Close Calls at San Francisco International Airport – NBC Bay Area

Two airliners aborted landing at San Francisco International Airport last week after pilots saw a Southwest Airlines jet taxiing over the runways where the other planes had been cleared to land.
An air traffic controller told the Southwest pilots that they should not have been on the runways during the May 19 incident.
The Federal Aviation Administration said Thursday that the Southwest plane was clearing the runways as the other planes passed overhead, and the decision to abort the landings was “prudent.”
“The FAA reviewed the incidents and determined that the necessary steps were taken to ensure safe operations,”[ads1]; the agency said.
The National Transportation Safety Board said it is not investigating the matter.
The incident comes after half a dozen close calls in recent months which are being investigated by security authorities. These include one in February in which a FedEx plane flew about 30 meters above the top of a Southwest jet in Austin, Texas, after an air traffic controller cleared both planes to use the same runway.
In the incident this month, an inbound United Airlines flight flew as low as a few hundred feet (100 meters) over San Francisco Bay before pilots spotted the Southwest jet on the same runway and decided to abort the landing.
Shortly thereafter, the crew of an incoming Alaska Airlines flight saw the same Southwest jet cross a second, parallel runway, and the pilots also aborted the landing.
Both the United and Alaska planes circled and landed safely.

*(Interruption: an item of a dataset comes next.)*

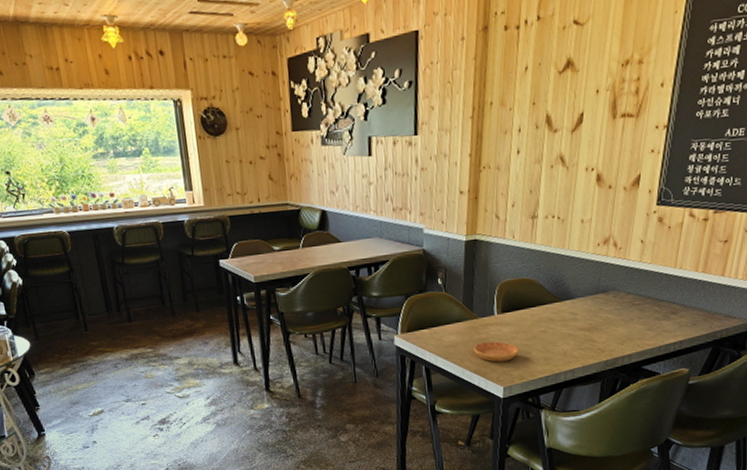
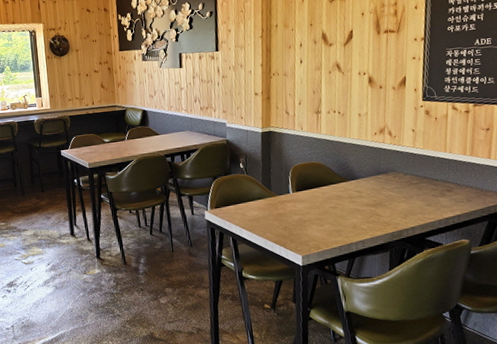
saucer: present [473,341,519,362] -> none [273,215,313,234]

The air traffic controller told the crew of the Southwest jet, “You shouldn’t be on the runway,” according to a recording obtained by LiveATC.com. When one of the pilots tried to explain, the controller cut him off, saying, “I don’t need an argument.”
The incident was first reported by the San Francisco Chronicle. The San Francisco airport was the site of a terrifying near-disaster in 2017, when pilots of an Air Canada jet taxied for the runway and nearly landed on top of four other planes waiting to take off.

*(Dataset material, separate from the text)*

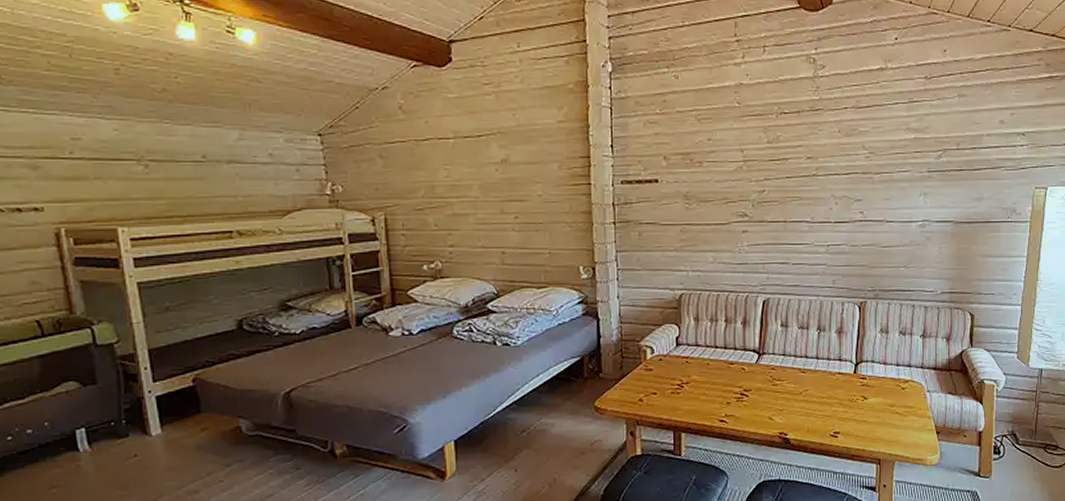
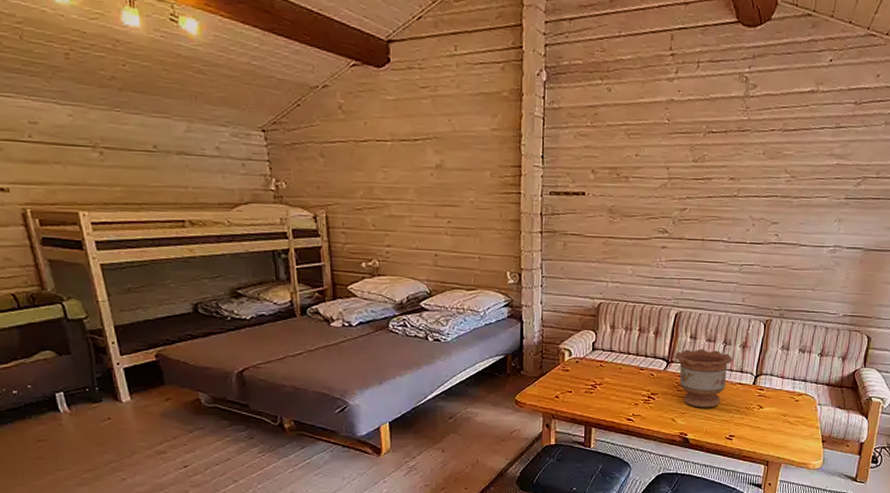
flower pot: none [766,337,829,403] -> present [675,348,733,408]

Despite recent close calls, the acting head of the FAA has said the nation’s air traffic system is safe, pointing to the lack of a fatal accident involving a US airline since 2009.
However, concern about the close calls led the FAA to hold a “safety summit” in March. The agency said this week it is investing $100 million in improvements at 12 airports — but not San Francisco — to reduce the number of “runway incursions” when a plane or airport vehicle is on a runway when it shouldn’t be.